Shy, yes. Kate wasn't sure about likeable though. She didn't sleep around like Tanya had. A couple of guys in high school had made fun of her, asking why she wasn't more like her sister, but Kate didn't want to make the same mistakes.

Part of her wondered how Tanya could have done all of those things. She wondered whether Tanya had regretted it. She imagined how it must have made her sister feel. So cheap.

The first time Kate stripped it was because Irene needed the money. Their father had thrown Irene out and Irene had moved in with a guy, which would have been fine, maybe, except that the guy she moved in with turned out to be a drug dealer and Irene had stolen his money. Unsurprisingly, he wanted it back.

"What did you do with it?" Kate asked. She couldn't believe that her sister had sunk so low, not even bothering to ask Kate for a place to stay before moving in with this creep.

"I spent it."

"On what?"

Irene just looked at her, so high that she could barely sit up.

Kate had never done anything like stripping before, but she knew that she could maybe make a couple hundred in a single night if she was lucky. One of the other waitresses at the diner had quit and moved to Seattle because she made twice as much money in two nights at one of the strip clubs in the city than she'd made in an entire week in Forks.

'Just one night,' Kate told herself. 'Just to pay off Irene's debt.'

But Kate felt sick when she stepped out under the lights. She looked down at the stage, not wanting to see anyone's face looking back at her. What if someone recognized her?

A voice jeered. She wasn't dancing yet. She was just standing there.

She wanted to turn around and leave, but she had to take care of her sister, just like Tanya had always taken care of them.
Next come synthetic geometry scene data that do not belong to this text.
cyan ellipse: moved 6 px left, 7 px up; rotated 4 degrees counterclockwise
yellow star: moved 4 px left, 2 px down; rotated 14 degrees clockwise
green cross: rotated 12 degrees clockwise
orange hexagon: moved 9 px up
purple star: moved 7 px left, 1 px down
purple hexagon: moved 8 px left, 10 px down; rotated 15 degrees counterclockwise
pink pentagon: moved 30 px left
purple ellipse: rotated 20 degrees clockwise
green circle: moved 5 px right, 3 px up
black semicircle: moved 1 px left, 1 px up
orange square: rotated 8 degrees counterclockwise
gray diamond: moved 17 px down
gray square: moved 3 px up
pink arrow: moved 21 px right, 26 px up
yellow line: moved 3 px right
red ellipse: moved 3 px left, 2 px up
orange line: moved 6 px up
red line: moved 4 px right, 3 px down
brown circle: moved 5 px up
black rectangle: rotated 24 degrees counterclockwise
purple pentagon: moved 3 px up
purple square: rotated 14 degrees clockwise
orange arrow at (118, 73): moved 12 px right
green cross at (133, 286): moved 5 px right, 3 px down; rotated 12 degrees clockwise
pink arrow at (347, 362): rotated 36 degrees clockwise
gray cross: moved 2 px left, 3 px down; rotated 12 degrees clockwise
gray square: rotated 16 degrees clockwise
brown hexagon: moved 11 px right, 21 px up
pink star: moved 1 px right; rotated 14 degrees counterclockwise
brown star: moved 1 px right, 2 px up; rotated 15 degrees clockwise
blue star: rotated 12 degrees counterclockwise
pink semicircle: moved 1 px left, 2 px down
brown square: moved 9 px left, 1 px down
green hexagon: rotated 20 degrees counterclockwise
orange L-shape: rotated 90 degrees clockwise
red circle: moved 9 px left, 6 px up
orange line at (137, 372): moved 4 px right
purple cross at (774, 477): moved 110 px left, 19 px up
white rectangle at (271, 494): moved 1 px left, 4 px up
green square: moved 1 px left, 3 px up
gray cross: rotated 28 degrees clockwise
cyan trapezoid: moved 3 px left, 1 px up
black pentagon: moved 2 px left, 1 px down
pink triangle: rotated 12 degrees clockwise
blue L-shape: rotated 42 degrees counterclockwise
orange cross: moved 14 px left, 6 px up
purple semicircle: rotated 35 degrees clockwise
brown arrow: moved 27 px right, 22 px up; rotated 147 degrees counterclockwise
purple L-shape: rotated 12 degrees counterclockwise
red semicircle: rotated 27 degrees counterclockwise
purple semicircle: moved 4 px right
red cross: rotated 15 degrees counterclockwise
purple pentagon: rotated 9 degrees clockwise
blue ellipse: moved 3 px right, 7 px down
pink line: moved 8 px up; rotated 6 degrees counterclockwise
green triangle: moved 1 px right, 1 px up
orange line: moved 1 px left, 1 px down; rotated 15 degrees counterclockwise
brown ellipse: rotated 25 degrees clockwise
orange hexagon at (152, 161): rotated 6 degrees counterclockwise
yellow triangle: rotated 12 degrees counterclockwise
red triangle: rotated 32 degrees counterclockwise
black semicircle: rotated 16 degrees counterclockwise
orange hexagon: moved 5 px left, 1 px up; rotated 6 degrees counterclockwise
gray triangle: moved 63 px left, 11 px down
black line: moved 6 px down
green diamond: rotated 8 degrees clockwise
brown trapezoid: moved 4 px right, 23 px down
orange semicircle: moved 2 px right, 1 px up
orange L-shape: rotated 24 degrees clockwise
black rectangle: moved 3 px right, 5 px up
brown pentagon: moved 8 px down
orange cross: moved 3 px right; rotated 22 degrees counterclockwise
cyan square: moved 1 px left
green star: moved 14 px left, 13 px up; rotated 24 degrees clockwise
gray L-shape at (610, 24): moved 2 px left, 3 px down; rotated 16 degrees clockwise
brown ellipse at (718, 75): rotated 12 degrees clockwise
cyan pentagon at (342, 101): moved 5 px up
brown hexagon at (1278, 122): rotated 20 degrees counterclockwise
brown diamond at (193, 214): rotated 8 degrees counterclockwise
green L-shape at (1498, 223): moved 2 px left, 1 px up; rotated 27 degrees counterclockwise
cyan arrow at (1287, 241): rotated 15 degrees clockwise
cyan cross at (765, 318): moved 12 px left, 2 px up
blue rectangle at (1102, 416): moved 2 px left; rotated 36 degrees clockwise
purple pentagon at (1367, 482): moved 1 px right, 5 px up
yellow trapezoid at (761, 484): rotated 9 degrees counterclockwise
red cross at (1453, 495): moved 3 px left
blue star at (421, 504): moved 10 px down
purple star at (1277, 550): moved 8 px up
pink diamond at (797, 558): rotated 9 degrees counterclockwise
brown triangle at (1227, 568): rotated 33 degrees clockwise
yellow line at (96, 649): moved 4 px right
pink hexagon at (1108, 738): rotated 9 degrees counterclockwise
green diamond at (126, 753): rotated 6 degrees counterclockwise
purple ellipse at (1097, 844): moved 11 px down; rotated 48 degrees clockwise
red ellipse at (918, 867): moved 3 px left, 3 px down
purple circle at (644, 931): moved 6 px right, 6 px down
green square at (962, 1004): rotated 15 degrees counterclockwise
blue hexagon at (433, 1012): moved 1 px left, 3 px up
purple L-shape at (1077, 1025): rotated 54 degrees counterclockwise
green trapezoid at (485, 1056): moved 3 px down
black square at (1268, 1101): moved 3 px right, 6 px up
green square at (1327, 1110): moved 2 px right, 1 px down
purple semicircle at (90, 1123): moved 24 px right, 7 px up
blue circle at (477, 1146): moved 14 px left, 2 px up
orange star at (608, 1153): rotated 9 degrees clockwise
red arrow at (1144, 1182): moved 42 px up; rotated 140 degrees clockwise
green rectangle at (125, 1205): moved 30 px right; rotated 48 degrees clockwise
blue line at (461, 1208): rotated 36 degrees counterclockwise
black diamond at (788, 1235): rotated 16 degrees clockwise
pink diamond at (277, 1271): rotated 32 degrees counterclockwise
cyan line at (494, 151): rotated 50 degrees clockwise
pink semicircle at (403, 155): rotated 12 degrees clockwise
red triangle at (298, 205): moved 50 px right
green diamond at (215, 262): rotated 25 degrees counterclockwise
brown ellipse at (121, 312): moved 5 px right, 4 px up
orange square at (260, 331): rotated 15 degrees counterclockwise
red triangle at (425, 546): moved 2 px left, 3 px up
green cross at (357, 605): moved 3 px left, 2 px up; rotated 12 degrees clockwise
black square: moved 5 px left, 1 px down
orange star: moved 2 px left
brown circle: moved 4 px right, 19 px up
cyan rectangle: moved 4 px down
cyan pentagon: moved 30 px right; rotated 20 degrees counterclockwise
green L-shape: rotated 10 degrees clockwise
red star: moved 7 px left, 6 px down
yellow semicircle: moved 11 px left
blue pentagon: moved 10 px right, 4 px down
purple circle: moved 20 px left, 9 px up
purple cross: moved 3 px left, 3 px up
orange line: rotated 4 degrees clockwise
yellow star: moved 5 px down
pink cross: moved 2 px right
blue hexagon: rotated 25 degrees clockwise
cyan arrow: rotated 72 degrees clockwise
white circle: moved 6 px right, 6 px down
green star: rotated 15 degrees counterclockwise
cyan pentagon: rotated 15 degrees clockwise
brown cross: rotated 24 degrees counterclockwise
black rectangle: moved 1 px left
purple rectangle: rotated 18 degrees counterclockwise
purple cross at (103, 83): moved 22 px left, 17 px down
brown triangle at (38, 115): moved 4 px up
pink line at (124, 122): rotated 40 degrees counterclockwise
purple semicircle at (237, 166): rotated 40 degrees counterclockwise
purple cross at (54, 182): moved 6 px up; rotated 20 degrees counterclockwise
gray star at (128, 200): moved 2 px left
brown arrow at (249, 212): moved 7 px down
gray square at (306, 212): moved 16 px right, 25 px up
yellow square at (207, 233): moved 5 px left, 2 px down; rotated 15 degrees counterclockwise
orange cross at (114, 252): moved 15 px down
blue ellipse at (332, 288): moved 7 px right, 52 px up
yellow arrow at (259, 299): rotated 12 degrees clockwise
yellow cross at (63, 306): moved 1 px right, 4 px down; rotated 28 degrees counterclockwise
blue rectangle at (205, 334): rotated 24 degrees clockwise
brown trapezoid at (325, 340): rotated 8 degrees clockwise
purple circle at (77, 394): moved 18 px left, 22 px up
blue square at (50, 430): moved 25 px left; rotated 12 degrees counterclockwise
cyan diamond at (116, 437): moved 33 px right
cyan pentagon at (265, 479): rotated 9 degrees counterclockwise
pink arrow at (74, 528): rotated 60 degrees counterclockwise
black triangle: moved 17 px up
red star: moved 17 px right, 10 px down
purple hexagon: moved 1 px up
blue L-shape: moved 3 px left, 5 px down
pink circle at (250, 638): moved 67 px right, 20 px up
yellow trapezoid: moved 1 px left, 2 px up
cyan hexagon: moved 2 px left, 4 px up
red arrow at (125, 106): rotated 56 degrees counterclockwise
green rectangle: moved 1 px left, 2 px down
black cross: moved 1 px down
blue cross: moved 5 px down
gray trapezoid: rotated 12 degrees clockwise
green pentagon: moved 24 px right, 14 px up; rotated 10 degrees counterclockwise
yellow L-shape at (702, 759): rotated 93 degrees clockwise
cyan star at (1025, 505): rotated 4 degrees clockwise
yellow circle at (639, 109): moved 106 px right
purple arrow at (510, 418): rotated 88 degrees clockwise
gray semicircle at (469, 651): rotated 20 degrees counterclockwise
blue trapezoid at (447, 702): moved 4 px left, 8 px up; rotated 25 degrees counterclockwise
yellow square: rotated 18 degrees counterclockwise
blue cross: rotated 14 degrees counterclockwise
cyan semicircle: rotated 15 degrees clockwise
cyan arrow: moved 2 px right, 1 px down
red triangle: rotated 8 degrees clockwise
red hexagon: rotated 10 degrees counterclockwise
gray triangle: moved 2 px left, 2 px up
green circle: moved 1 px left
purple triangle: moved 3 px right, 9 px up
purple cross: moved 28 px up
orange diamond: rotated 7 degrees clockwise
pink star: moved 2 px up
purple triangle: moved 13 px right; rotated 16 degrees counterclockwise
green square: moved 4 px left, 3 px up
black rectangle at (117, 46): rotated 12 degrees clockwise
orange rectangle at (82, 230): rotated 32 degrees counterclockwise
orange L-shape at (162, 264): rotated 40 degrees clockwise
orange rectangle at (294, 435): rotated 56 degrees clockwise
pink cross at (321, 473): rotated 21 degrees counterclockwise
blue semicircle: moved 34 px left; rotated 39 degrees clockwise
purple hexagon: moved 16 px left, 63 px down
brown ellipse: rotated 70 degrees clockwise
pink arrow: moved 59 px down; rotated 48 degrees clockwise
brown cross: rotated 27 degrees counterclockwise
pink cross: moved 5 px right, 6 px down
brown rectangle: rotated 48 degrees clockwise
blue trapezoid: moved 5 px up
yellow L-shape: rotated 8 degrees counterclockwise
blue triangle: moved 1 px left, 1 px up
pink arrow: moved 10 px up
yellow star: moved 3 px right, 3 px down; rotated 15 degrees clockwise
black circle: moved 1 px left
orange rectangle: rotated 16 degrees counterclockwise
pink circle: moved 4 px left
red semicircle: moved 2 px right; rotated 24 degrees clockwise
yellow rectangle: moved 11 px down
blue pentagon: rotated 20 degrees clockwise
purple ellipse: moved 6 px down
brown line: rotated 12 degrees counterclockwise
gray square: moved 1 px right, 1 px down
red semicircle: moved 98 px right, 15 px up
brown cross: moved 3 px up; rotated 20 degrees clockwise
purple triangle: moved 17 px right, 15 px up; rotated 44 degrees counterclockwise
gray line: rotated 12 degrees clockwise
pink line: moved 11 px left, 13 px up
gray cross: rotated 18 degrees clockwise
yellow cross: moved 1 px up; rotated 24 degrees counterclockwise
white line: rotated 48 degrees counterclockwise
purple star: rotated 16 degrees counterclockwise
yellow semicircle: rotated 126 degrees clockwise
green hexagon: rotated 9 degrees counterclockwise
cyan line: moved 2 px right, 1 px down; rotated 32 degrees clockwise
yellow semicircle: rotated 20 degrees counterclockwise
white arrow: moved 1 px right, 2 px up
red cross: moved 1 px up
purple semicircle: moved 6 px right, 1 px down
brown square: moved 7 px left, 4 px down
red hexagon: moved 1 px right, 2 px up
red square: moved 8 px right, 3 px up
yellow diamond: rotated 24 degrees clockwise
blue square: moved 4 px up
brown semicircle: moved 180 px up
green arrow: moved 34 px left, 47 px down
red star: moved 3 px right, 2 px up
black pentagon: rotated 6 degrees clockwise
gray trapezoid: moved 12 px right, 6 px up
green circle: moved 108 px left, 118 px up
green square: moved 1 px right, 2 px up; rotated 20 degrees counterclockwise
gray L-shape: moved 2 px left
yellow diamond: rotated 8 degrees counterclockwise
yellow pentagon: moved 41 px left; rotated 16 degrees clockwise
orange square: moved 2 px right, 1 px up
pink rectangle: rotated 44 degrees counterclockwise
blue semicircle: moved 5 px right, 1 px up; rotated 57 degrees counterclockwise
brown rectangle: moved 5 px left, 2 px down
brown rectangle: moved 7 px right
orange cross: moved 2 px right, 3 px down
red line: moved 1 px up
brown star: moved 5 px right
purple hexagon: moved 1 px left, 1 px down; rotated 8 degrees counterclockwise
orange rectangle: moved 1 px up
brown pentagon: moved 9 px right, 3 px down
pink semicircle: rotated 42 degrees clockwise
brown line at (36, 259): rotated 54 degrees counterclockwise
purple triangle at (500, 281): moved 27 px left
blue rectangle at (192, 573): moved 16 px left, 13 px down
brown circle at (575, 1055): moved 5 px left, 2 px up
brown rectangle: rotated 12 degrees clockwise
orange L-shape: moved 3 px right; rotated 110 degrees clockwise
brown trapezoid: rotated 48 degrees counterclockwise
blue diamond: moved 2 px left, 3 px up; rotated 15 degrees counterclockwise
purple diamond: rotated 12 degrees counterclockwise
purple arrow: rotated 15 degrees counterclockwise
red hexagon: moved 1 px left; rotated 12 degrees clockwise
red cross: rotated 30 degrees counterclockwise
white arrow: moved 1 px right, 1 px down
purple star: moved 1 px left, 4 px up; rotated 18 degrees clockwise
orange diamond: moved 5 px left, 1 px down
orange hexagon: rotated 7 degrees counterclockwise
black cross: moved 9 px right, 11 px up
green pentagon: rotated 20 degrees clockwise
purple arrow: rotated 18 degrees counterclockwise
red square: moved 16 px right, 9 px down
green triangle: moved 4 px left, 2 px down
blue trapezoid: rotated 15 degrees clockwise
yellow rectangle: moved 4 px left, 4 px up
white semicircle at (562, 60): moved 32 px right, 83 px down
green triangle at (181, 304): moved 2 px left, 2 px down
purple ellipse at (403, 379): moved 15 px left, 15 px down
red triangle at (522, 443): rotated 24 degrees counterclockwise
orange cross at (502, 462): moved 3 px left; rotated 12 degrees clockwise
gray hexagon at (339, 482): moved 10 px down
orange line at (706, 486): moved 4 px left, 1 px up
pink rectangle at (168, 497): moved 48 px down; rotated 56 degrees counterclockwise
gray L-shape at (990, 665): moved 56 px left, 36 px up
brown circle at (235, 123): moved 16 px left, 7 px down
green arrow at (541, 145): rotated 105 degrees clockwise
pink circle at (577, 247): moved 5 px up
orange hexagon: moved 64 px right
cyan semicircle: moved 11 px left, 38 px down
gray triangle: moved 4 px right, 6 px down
Kate closed her eyes and imagined Tanya standing behind her, a blurred outline keeping her company. 'I'm not alone,' Kate thought to herself. 'I'll never be alone.'

In point of fact, it took Kate several nights to make enough money to pay off Irene's debt. By then, she had decided to quit her job at the diner and move to Seattle.

It was a change of pace, to be sure, but she never went home with the customers. She wasn't like that. Stripping was just like any other job. Besides, it wasn't like she was qualified to do much else.

And it meant that she was able to invest in much more sophisticated camera equipment. Maybe she'd even open her own photography shop one day. She'd hang a picture of Tanya in the window. It would make people want to come inside.

'Posing for the portrait, I sensed almost immediately that I had been joined by the spirits of my deceased daughters. Tears sprung to my eyes as I realized that I was reunited with the dear souls from whom I had been so cruelly parted. I observed the photographic processes being carried out before me and knew that I would forever cherish the irrefutable evidence that it would provide me of my children's continued survival in the hereafter.' – from Testimony at the Trial of D— S—, reputed spirit photographer and charlatan

AN: The "quotes" from texts on spiritualism are "fake," having been composed by author-self-insert based on actual documents related to study and prosecution of spiritualists in the nineteenth and early twentieth centuries.